Where the other Australian artists I've featured often tend to operate at the heavier rock end of the psych spectrum, Ben Simms and his crew have an ear for melody and a knack for a classic sounding baroque pop tune that to their credit and the listener's benefit, they never make vintage for vintage sake - retro rock this isn't.
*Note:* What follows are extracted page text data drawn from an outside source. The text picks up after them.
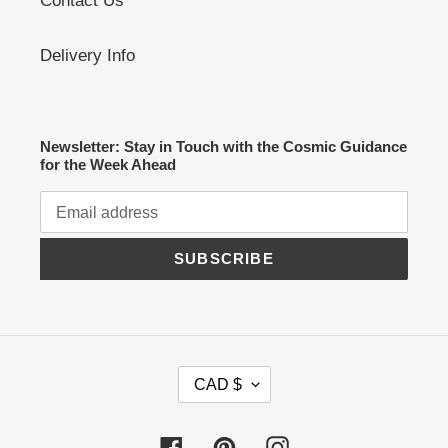
Contact Us
Delivery Info
Newsletter: Stay in Touch with the Cosmic Guidance
for the Week Ahead
SUBSCRIBE
C
CAD $
U
R
R
Facebook
Pinterest
Instagram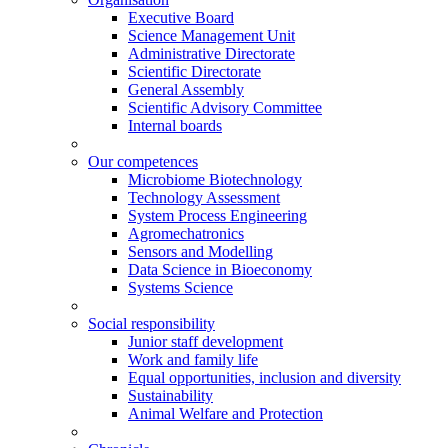
Executive Board
Science Management Unit
Administrative Directorate
Scientific Directorate
General Assembly
Scientific Advisory Committee
Internal boards
Our competences
Microbiome Biotechnology
Technology Assessment
System Process Engineering
Agromechatronics
Sensors and Modelling
Data Science in Bioeconomy
Systems Science
Social responsibility
Junior staff development
Work and family life
Equal opportunities, inclusion and diversity
Sustainability
Animal Welfare and Protection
There's certainly an acknowledgement of their influences, with these two sides coming in somewhere between Brian Wilson and Syd Barrett, but they're presented in the sort of beat heavy, contemporary format that successful crossover artists like Tame Impala and Temples have adopted, with exquisite attention to detail in both arrangements and production.
A-side "Jupiters Garden" has more than a whiff of Jacco Gardener about it, with a massive riff in tow and a huge percussive sound that makes it impossible to not at least fidget to, as well as some lovely, unexpected mellotron moments during the bridge. It's a huge track, but the b-side "Only" is arguably even better - a mellow baroque-pop waltz, gifted with an exquisite melody that's as subtle as it is infectious.
Definitely more than the sum of it's parts, this is extremely impressive stuff, even more so when you bear in mind that it's a debut.